### PROBLEM DETAILS
Copy every line of the material below verbatim, leaving out the pictures.

[START OF DATA SHOWN]

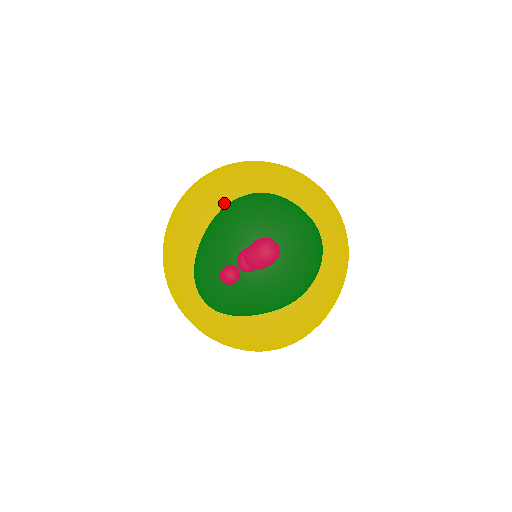
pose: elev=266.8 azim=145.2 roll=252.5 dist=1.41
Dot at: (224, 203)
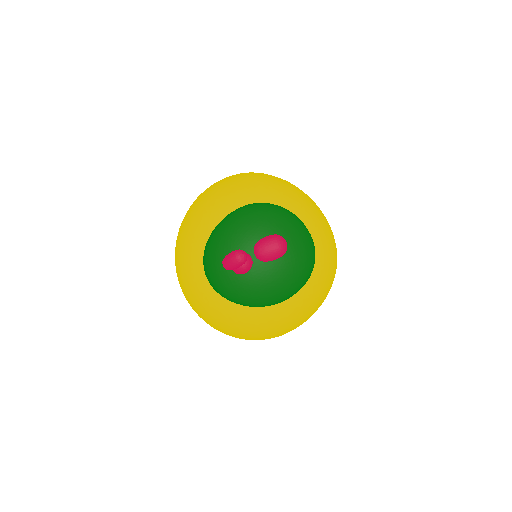
Dot at: (221, 220)
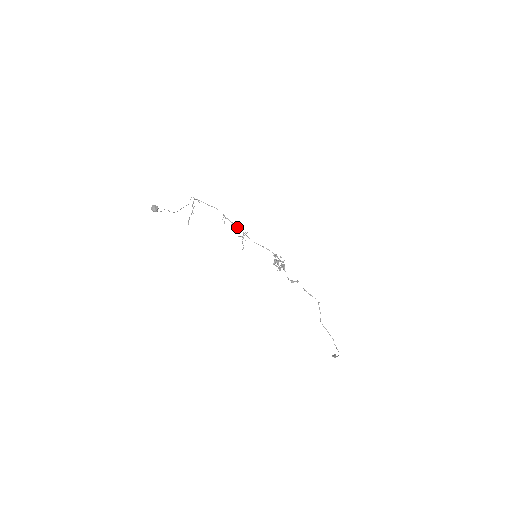
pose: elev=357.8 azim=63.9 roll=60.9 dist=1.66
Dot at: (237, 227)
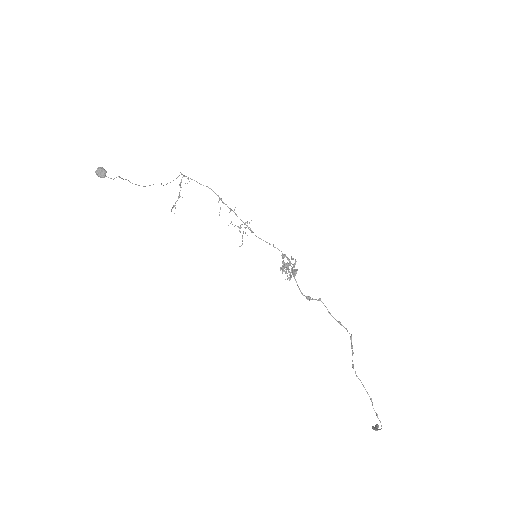
Dot at: (236, 215)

[END OF DATA SHOWN]

### SOLUTION TO THIS TASK
pose: elev=266.8 azim=145.2 roll=252.5 dist=1.41
Dot at: (224, 203)
Dot at: (221, 220)
pose: elev=357.8 azim=63.9 roll=60.9 dist=1.66
Dot at: (237, 227)
Dot at: (236, 215)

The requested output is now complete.